L’homme du match : l’esprit de Janaudy

Il n’est plus là. Julien Janaudy, inhumé quelques heures plus tôt, en Isère, a pourtant pris toute la place. Tous, joueurs, entraîneurs, membres du club avaient revêtu un t-shirt blanc, floqué dans le dos du numéro 2 et de ce surnom : Jano ; devant, les blasons des clubs dans lesquels il avait évolué. Puis les joueurs des deux camps ont formé un grand cercle en mémoire de celui qui était l’un des leurs. Les Neversois arboraient les chaussettes du CSBJ, club de Bourgoin-Jallieu où Janaudy était adulé.
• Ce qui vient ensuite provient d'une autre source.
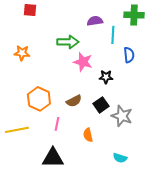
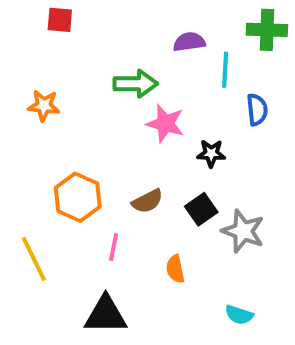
yellow line: (17, 130) -> (34, 259), turned 75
Leur maillot portait, au dos, le nom brodé de leur ami et quand la mêlée neversoise affronta sa rivale, elle donna à chaque fois l’impression de pousser à neuf. Julien était là, dans leur cœur, à jamais.

Les meilleurs

A Nevers : Raisuqe, Trainor, Bonvalot, Faleali’i, Bastide, Toleafoa, Roelofse, Genevois, Sénéca.
A Soyaux-Angoulême : Wilson, Sitauti, Roger, Laforgue, Witt, N’Zi, Lescure, Halavatau.